I'm not a law expert in any sense of the word, but does a company have the right to demand that you try to resolve your disputes with it through informal channels first? The rest of the TOS makes it clear that customers is basically powerless to fight any action by SE, unless they take this huge company to court and win there. What individual customer is capable of doing that? Seriously? (By the way, user data privacy regulations aren't exactly cutting edge in a good way either, a whole other can of worms.) Of course SE isn't some kind of evohl company that's making extraordinary efforts to ensure its customers can't lodge any sort of complaint. They're just following industry trends. But that doesn't make all this reasonable, or okay.

Manga publishers are going to have to do much better than this to convince readers of those other digital manga, scanlations, to switch to legitimately purchased content. Making digital manga work is eminently possible. The market of digital manga in Japan went from 40 million USD in 2005 to 543 million USD by March 2010, mostly thanks to the popularity of cellphone manga. These cellphone manga are in a sense problematic because they impose a lot of restrictions on what customers can do with their purchased manga. However, crucially, they offer a great user experience.
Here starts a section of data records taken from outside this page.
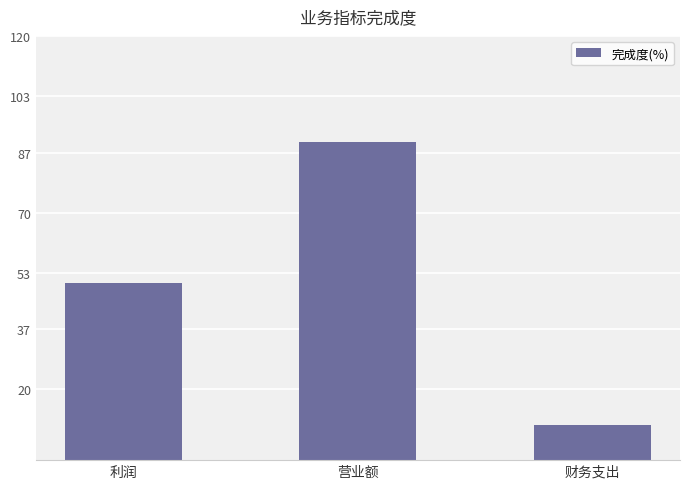

Are the bars grouped side by side (vs. stacked)?

No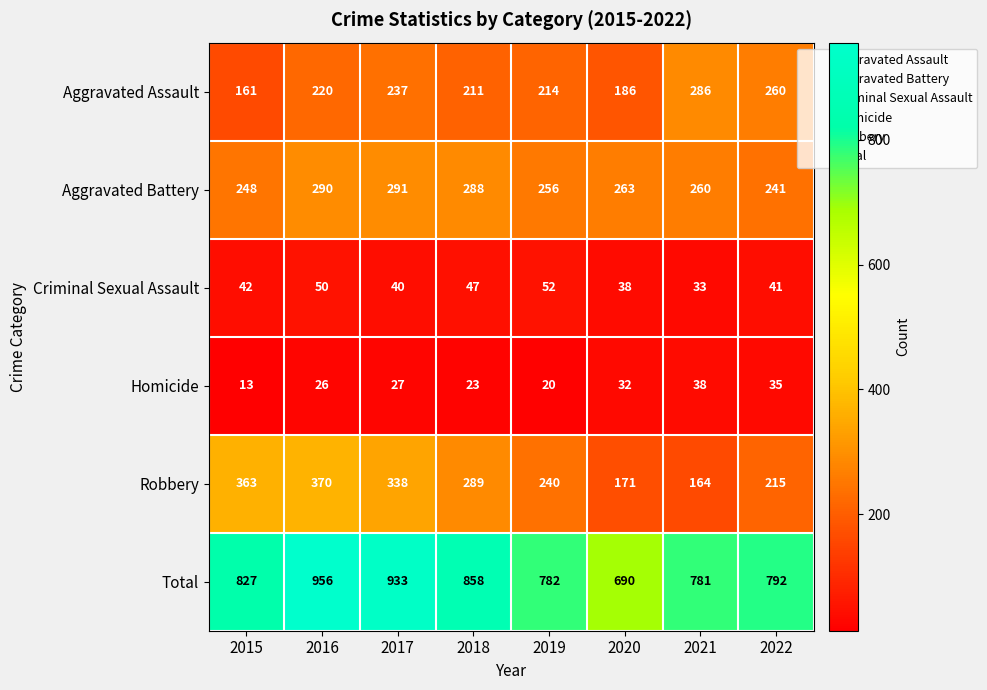

What is the lowest value of the Total series?

690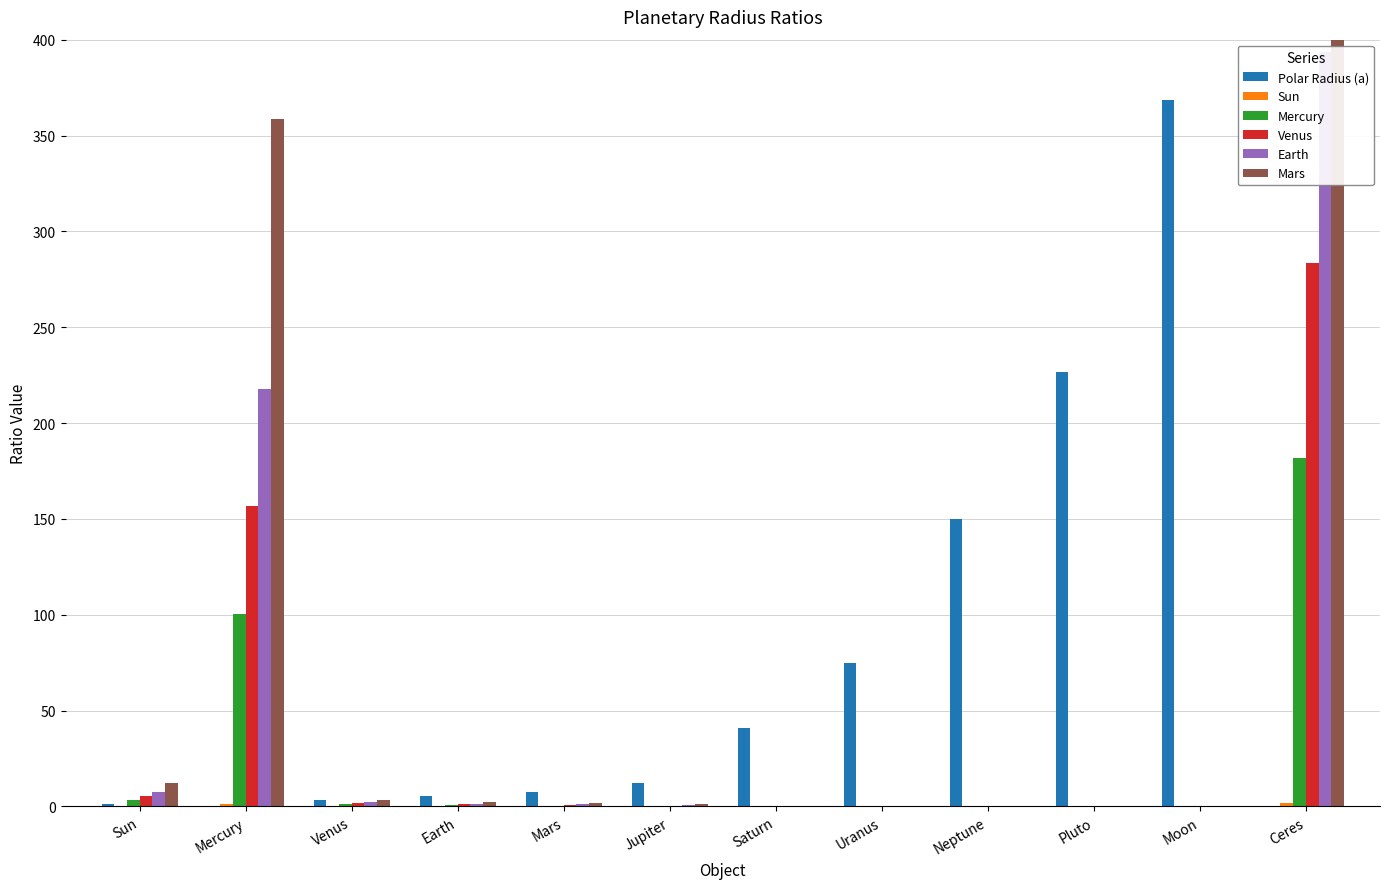

Does the chart contain any negative values?

No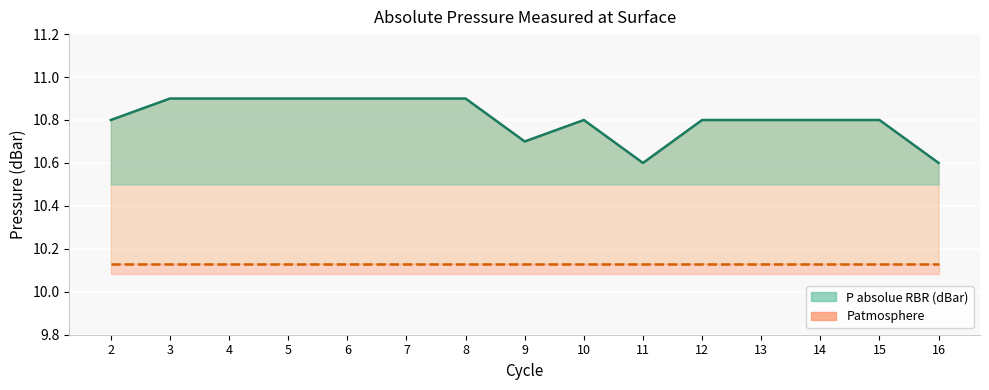

Rank the categories by value from highest to lowest.

3, 4, 5, 6, 7, 8, 2, 10, 12, 13, 14, 15, 9, 11, 16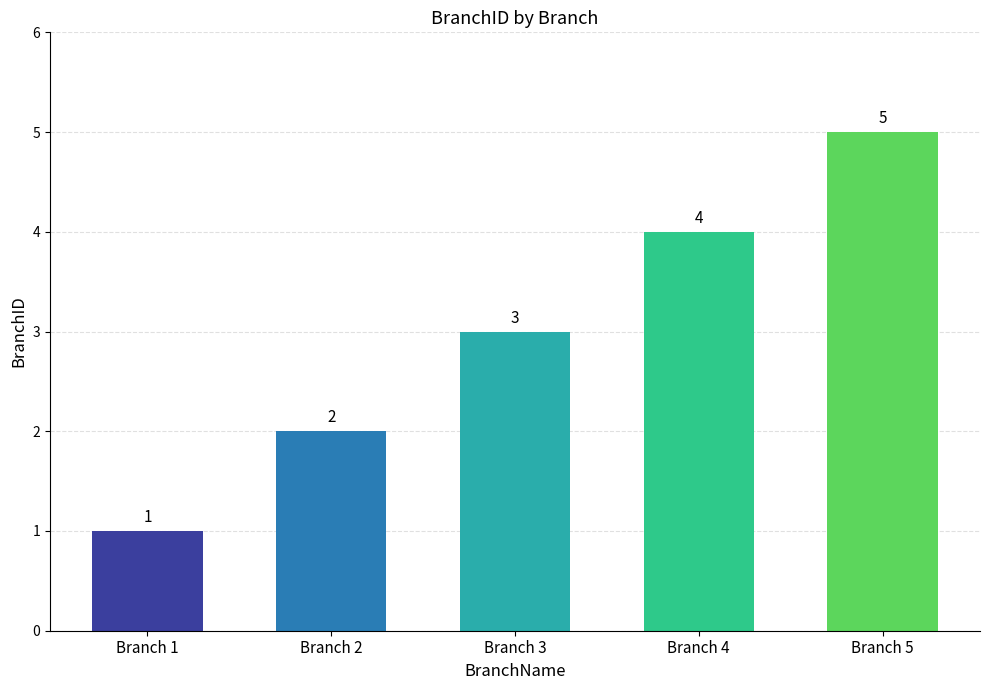

Is it true that the value at Branch 2 is 2?

True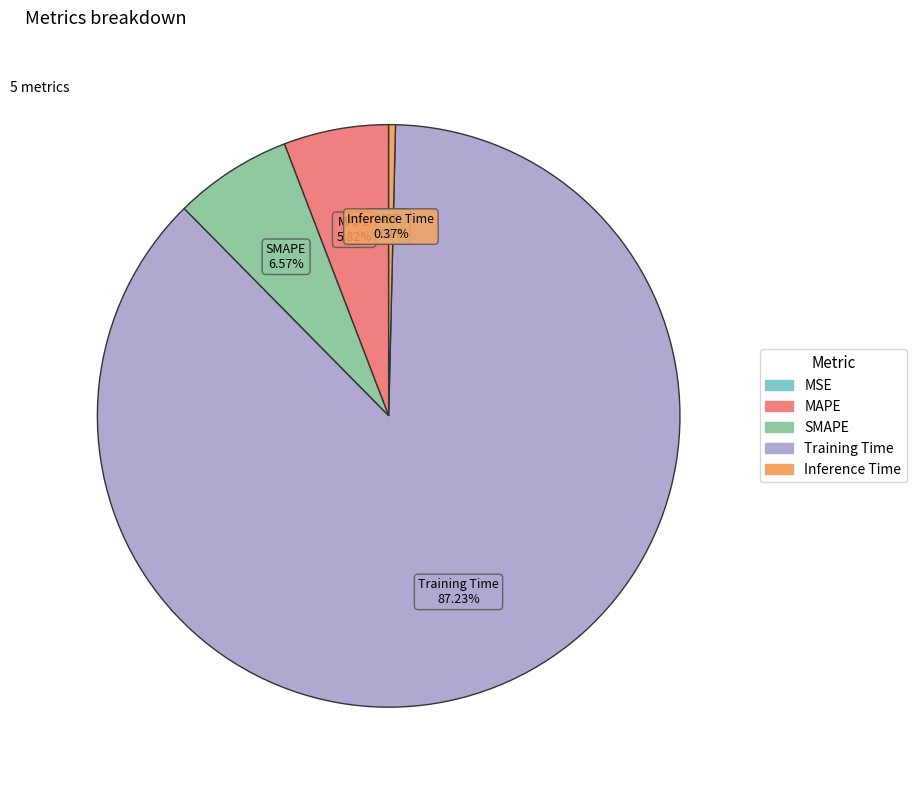

Is there a majority slice in this chart?

Yes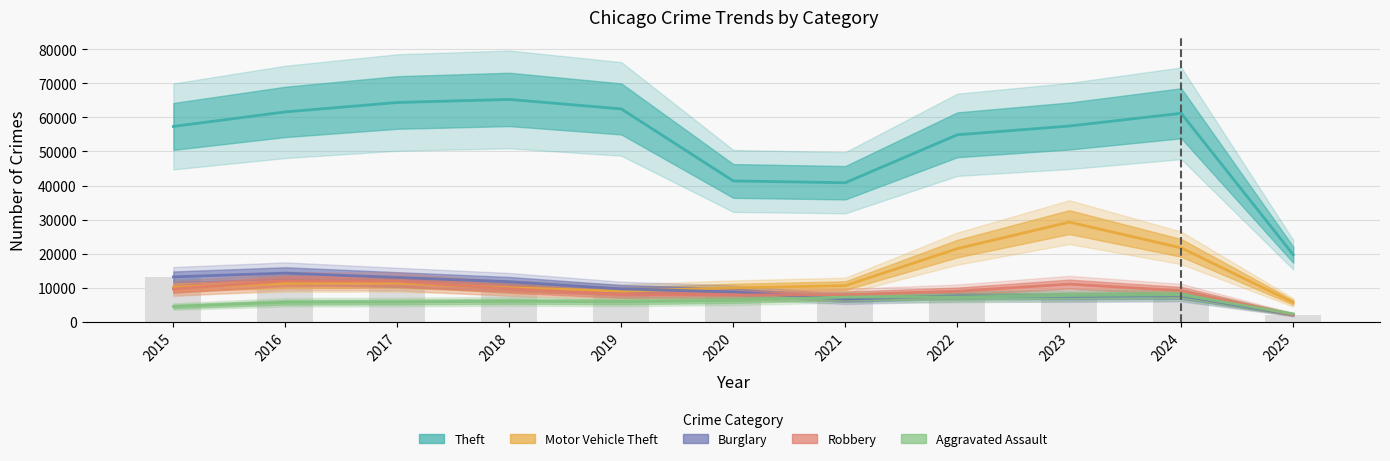

Between 2022 and 2023, which is larger?

2023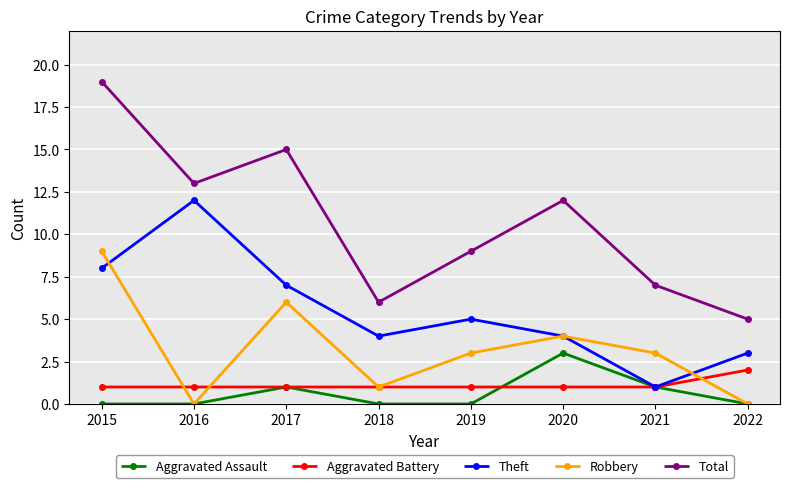

List the series in order of their peak value, lowest first.

Aggravated Battery, Aggravated Assault, Robbery, Theft, Total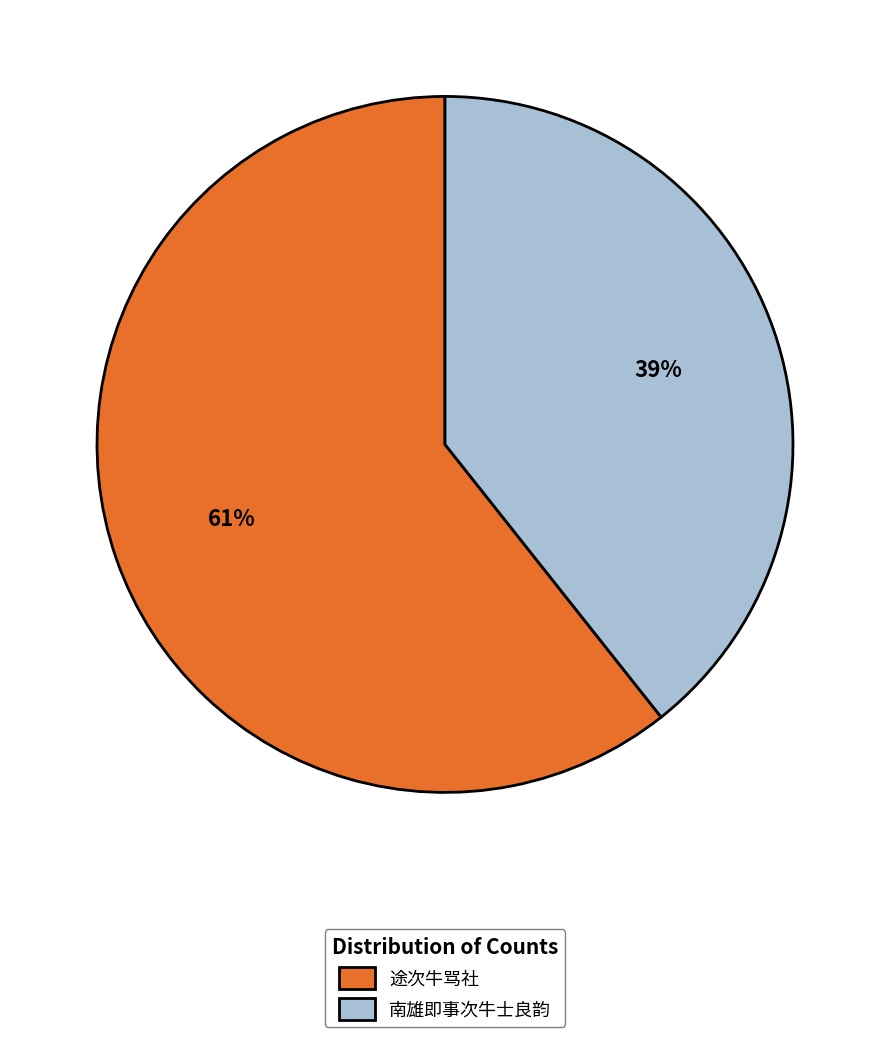

What is the smallest slice in the pie chart?

南雄即事次牛士良韵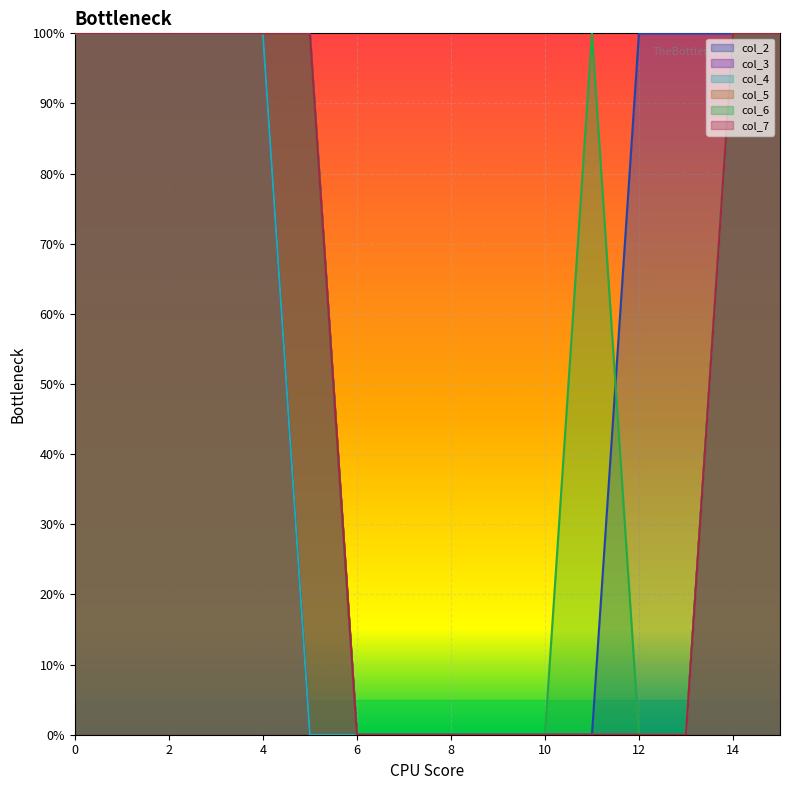

How many values in the col_7 series are below 1?

8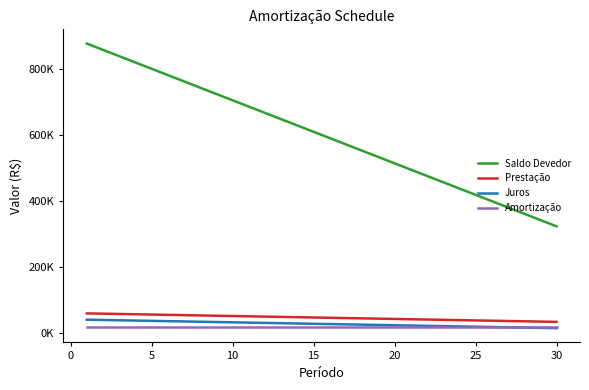

What is the average value of the Prestação series?

47820.9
Buying and reading cellphone manga is convenient.

Let me repeat: this online manga store is not iTunes, and its failure to catch on would not mean proof that scanlations readers are inherently bad people who do not want to pay for their content. It would mean that scanlations readers, like all manga lovers, can rub their brain cells together and conclude that this store is not a good-faith effort to earn their patronage and let them consume manga in a way that works for everyone involved. Customers will put up with some restrictions if they get convenience in return. Manga publishers trying to sell digital content overseas would do well to remember that. They would also do well to respect their readers' intelligence.
unjapanologist: (Default)
2010-12-07 10:29 pm

[translation] (Dutch) Article on cellphone manga industry published

For those of us who read Dutch, a new report on the state of the comics industry in Belgium includes an article by Haruyuki Nakano (author of Manga Sangyoron) on the spectacular rise and quite exciting possibilities of manga on cellphones in Japan and Asia. The article starts from page 49 of this rather large pdf version of the report. Published by SMartBe, translated from the Japanese by me.

It's a fascinating read, especially because we're always being inundated by doomtastic reports about the declining sales of paper manga and magazines that fail to point out how well the digital part of the manga market is actually doing. Nakano says that the market for digital literature in Japan is currently worth a good 500 million euros, and over four fifths of that is generated by digital manga. That's sixteen (16) times the size of that same digital market was in 2005.

If you can get past the smaller screen, distributing digital manga and comics via cellphones makes a lot of sense. You probably have the platform already in your pocket right at this moment: everyone and their dog owns a cellphone, while the iPad and similar tablets are owned by a very small percentage of the world population, and are still expensive and cumbersome in comparison. Cellphones are a much more widespread and much more democratic medium than dedicated readers or tablets. Going through cumbersome signups or transmitting credit card details is also not necessary when buying manga over a cellphone, because the price of any manga you purchase is just added to the monthly phone bill. All in all, a very user-friendly model, if you overlook the fact that manga bought via a cellphone probably can't be read on any other devices (should look into that).

For the curious among us, there's some more resources on cellphone manga in our manga research knowledge base.